Segment Start: SUPPLIED RECORDS

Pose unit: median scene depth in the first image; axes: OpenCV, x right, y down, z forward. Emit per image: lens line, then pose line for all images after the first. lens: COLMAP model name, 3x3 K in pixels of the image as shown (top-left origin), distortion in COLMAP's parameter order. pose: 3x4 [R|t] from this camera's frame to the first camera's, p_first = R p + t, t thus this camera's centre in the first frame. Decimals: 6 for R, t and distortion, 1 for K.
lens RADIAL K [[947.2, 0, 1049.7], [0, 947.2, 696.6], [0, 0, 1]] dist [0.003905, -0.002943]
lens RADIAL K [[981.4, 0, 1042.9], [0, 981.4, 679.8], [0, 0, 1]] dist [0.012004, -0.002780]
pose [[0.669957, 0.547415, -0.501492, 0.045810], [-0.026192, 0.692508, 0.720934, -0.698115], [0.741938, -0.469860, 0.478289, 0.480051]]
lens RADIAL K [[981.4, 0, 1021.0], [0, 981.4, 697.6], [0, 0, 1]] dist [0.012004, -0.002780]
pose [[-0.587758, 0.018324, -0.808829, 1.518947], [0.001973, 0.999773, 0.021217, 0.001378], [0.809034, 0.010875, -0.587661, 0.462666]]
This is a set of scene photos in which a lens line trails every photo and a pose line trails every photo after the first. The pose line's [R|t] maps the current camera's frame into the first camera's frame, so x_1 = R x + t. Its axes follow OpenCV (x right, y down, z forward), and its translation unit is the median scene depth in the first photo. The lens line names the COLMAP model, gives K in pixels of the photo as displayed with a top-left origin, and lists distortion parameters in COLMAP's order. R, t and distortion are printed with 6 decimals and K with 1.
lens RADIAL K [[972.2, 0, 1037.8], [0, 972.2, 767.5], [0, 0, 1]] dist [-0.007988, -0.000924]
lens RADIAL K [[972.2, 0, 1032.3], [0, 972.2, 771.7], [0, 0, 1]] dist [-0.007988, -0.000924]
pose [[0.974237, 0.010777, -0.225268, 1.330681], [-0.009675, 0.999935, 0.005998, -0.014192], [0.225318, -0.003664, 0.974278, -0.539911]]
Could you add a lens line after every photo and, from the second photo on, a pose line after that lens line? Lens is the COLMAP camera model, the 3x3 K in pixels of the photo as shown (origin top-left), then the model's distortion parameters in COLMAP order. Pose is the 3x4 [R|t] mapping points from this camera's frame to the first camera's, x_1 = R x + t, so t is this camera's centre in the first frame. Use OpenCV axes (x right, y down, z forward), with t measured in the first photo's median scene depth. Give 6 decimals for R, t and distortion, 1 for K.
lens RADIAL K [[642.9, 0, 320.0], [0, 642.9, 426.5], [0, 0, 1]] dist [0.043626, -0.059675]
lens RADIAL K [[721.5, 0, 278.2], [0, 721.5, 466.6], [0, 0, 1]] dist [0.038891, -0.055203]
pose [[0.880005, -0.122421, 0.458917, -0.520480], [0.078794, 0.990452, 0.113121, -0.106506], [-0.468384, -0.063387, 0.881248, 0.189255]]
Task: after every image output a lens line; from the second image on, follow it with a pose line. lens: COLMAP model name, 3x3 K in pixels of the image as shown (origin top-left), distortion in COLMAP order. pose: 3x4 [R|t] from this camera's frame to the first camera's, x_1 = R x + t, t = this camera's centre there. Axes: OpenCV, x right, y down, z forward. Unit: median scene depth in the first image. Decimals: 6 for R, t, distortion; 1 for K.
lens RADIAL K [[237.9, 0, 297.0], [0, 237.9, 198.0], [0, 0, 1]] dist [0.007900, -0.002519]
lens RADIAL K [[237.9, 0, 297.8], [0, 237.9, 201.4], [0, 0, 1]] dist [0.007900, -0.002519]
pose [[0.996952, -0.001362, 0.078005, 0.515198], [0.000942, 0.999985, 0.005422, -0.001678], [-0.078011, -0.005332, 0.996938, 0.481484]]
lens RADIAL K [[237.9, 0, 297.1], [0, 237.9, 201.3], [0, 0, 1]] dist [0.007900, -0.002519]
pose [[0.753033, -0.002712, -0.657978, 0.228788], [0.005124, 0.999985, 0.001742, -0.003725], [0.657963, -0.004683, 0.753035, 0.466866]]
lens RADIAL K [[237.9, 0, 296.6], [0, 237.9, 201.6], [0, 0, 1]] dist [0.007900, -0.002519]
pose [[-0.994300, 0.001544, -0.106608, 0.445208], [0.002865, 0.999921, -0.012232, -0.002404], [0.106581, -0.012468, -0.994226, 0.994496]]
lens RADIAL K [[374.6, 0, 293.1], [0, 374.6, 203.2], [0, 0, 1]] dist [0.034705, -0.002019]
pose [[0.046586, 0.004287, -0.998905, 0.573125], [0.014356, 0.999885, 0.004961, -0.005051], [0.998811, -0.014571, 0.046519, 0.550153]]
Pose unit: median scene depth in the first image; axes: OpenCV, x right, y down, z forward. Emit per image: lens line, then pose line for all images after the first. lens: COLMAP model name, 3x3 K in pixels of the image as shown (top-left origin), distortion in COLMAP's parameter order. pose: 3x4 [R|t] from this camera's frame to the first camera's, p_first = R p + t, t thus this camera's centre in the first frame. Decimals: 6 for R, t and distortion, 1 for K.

Segment End: SUPPLIED RECORDS

__WORK INSTRUCTION__:
The answer is every entry, copied word for word.

__ANSWER TO THIS PROBLEM__:
Pose unit: median scene depth in the first image; axes: OpenCV, x right, y down, z forward. Emit per image: lens line, then pose line for all images after the first. lens: COLMAP model name, 3x3 K in pixels of the image as shown (top-left origin), distortion in COLMAP's parameter order. pose: 3x4 [R|t] from this camera's frame to the first camera's, p_first = R p + t, t thus this camera's centre in the first frame. Decimals: 6 for R, t and distortion, 1 for K.
lens RADIAL K [[947.2, 0, 1049.7], [0, 947.2, 696.6], [0, 0, 1]] dist [0.003905, -0.002943]
lens RADIAL K [[981.4, 0, 1042.9], [0, 981.4, 679.8], [0, 0, 1]] dist [0.012004, -0.002780]
pose [[0.669957, 0.547415, -0.501492, 0.045810], [-0.026192, 0.692508, 0.720934, -0.698115], [0.741938, -0.469860, 0.478289, 0.480051]]
lens RADIAL K [[981.4, 0, 1021.0], [0, 981.4, 697.6], [0, 0, 1]] dist [0.012004, -0.002780]
pose [[-0.587758, 0.018324, -0.808829, 1.518947], [0.001973, 0.999773, 0.021217, 0.001378], [0.809034, 0.010875, -0.587661, 0.462666]]
This is a set of scene photos in which a lens line trails every photo and a pose line trails every photo after the first. The pose line's [R|t] maps the current camera's frame into the first camera's frame, so x_1 = R x + t. Its axes follow OpenCV (x right, y down, z forward), and its translation unit is the median scene depth in the first photo. The lens line names the COLMAP model, gives K in pixels of the photo as displayed with a top-left origin, and lists distortion parameters in COLMAP's order. R, t and distortion are printed with 6 decimals and K with 1.
lens RADIAL K [[972.2, 0, 1037.8], [0, 972.2, 767.5], [0, 0, 1]] dist [-0.007988, -0.000924]
lens RADIAL K [[972.2, 0, 1032.3], [0, 972.2, 771.7], [0, 0, 1]] dist [-0.007988, -0.000924]
pose [[0.974237, 0.010777, -0.225268, 1.330681], [-0.009675, 0.999935, 0.005998, -0.014192], [0.225318, -0.003664, 0.974278, -0.539911]]
Could you add a lens line after every photo and, from the second photo on, a pose line after that lens line? Lens is the COLMAP camera model, the 3x3 K in pixels of the photo as shown (origin top-left), then the model's distortion parameters in COLMAP order. Pose is the 3x4 [R|t] mapping points from this camera's frame to the first camera's, x_1 = R x + t, so t is this camera's centre in the first frame. Use OpenCV axes (x right, y down, z forward), with t measured in the first photo's median scene depth. Give 6 decimals for R, t and distortion, 1 for K.
lens RADIAL K [[642.9, 0, 320.0], [0, 642.9, 426.5], [0, 0, 1]] dist [0.043626, -0.059675]
lens RADIAL K [[721.5, 0, 278.2], [0, 721.5, 466.6], [0, 0, 1]] dist [0.038891, -0.055203]
pose [[0.880005, -0.122421, 0.458917, -0.520480], [0.078794, 0.990452, 0.113121, -0.106506], [-0.468384, -0.063387, 0.881248, 0.189255]]
Task: after every image output a lens line; from the second image on, follow it with a pose line. lens: COLMAP model name, 3x3 K in pixels of the image as shown (origin top-left), distortion in COLMAP order. pose: 3x4 [R|t] from this camera's frame to the first camera's, x_1 = R x + t, t = this camera's centre there. Axes: OpenCV, x right, y down, z forward. Unit: median scene depth in the first image. Decimals: 6 for R, t, distortion; 1 for K.
lens RADIAL K [[237.9, 0, 297.0], [0, 237.9, 198.0], [0, 0, 1]] dist [0.007900, -0.002519]
lens RADIAL K [[237.9, 0, 297.8], [0, 237.9, 201.4], [0, 0, 1]] dist [0.007900, -0.002519]
pose [[0.996952, -0.001362, 0.078005, 0.515198], [0.000942, 0.999985, 0.005422, -0.001678], [-0.078011, -0.005332, 0.996938, 0.481484]]
lens RADIAL K [[237.9, 0, 297.1], [0, 237.9, 201.3], [0, 0, 1]] dist [0.007900, -0.002519]
pose [[0.753033, -0.002712, -0.657978, 0.228788], [0.005124, 0.999985, 0.001742, -0.003725], [0.657963, -0.004683, 0.753035, 0.466866]]
lens RADIAL K [[237.9, 0, 296.6], [0, 237.9, 201.6], [0, 0, 1]] dist [0.007900, -0.002519]
pose [[-0.994300, 0.001544, -0.106608, 0.445208], [0.002865, 0.999921, -0.012232, -0.002404], [0.106581, -0.012468, -0.994226, 0.994496]]
lens RADIAL K [[374.6, 0, 293.1], [0, 374.6, 203.2], [0, 0, 1]] dist [0.034705, -0.002019]
pose [[0.046586, 0.004287, -0.998905, 0.573125], [0.014356, 0.999885, 0.004961, -0.005051], [0.998811, -0.014571, 0.046519, 0.550153]]
Pose unit: median scene depth in the first image; axes: OpenCV, x right, y down, z forward. Emit per image: lens line, then pose line for all images after the first. lens: COLMAP model name, 3x3 K in pixels of the image as shown (top-left origin), distortion in COLMAP's parameter order. pose: 3x4 [R|t] from this camera's frame to the first camera's, p_first = R p + t, t thus this camera's centre in the first frame. Decimals: 6 for R, t and distortion, 1 for K.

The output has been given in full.